(Texto de la página)
--

La semana pasada los carcamanes que integran la Real Academia Española nos regalaron una pintoresca novelita. Por si vivís abajo de una piedra, la RAE, institución históricamente conservadora y colonialista, históricamente fue reacia a recoger cualquier uso del lenguaje que rompiera con el binarismo de género tradicional. Pero la semana pasada nos desayunamos con la incorporación del pronombre no binario “elle” a su “Observatorio de palabras”:

Por supuesto que había mil críticas para hacer: en primer lugar, el observatorio no es el diccionario de la RAE, sino que es un espacio preliminar donde se evalúan eventuales incorporaciones. En segundo lugar, el texto que usa su definición es horrendo. “A quienes puedan no sentirse identificados” es un horror semántico y gramatical (primero porque la identidad no es un sentimiento, y en segundo lugar porque se refiere a personas fuera de los géneros tradicionales en masculino). “Los dos géneros tradicionalmente existentes” es una manera de decirnos que nuestros géneros no existen. Y finalmente, la innecesaria aclaración de que “su uso no está generalizado ni asentado”, cuando su uso se propaga cada vez más en comunicaciones oficiales, en los claustros, y en la vida diaria. Mientras tanto, el mismo observatorio no hace ninguna aclaración similar con su entrada para el emoticon uwu.

--

(Datos extraídos)
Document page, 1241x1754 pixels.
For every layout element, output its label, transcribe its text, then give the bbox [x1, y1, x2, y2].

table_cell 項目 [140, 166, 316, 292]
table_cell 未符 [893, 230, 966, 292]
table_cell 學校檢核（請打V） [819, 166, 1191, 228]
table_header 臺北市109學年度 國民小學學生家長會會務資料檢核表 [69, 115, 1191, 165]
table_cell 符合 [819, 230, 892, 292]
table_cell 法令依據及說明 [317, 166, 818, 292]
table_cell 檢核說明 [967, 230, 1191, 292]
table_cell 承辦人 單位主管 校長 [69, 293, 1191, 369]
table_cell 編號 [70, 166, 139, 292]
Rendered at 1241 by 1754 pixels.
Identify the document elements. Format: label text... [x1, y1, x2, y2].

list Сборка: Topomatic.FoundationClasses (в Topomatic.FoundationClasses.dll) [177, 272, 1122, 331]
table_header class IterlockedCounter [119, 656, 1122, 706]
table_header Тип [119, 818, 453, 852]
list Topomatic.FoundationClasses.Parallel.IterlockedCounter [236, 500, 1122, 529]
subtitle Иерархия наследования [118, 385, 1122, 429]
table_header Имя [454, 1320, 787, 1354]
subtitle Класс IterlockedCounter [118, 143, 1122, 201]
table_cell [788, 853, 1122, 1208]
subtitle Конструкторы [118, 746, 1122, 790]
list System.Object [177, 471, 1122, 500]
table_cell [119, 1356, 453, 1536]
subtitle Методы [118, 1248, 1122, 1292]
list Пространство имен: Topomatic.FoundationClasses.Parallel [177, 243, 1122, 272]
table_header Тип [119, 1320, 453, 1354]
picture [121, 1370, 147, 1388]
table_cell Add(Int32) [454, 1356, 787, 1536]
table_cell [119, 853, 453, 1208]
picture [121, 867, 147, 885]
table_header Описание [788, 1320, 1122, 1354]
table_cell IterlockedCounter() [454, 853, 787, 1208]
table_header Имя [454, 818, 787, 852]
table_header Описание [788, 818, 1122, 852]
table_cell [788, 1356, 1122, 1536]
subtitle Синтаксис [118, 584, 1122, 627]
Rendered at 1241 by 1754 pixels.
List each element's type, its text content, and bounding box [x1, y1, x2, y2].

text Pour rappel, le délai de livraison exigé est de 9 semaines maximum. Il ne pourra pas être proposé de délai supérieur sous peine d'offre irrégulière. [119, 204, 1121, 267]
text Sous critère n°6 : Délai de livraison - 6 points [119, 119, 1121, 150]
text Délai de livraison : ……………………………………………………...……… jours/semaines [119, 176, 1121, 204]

--

(Consigna)
Prosiga el texto sobre la RAE y el pronombre «elle» a partir de su última oración. Los registros proceden de una fuente distinta.

(Respuesta al problema)
Por supuesto, esto armó un gran revuelo. Personalmente, aunque me cago en todo aquello que incluya la palabra “Real” (incluyendo a la Real Academia, el Real Madrid y las Real Housewives), celebré el avance. En un mundo en el que las derechas más rancias ganan terreno, cuando una institución históricamente conservadora da un pequeño paso para el lado de la justicia, lo celebramos, aún si es menos de lo que merecemos.
Pero evidentemente el revuelo mediático fue el suficiente como para espantar a los trogloditas que pretenden prescribir nuestro lenguaje, y pocos días después se bajó la entrada de “elle” del observatorio “para evitar confusiones”:

Si, no vaya a ser que nos confundamos y pensemos que son levemente menos retrógradas, obvio.
Dicho esto: ¿por qué, es un campo de batalla tan importante el lenguaje? ¿No podemos sencillamente ser sin necesidad de nombrarnos de una manera en particular?
En pocas palabras, y repitiendo hasta el hartazgo: porque lo que no se nombra no existe. Porque sin palabras para nombrarnos no podemos encontrarnos, no podemos constituirnos como sujetos de derecho, no podemos reclamar aquello que nos corresponde.
Y esto excede a los reclamos políticos. Es sencillamente una realidad lógica: lo que no puede ser nombrado en cualquier ámbito de la vida no es registrado. Y si no, pensemos en la trotadora.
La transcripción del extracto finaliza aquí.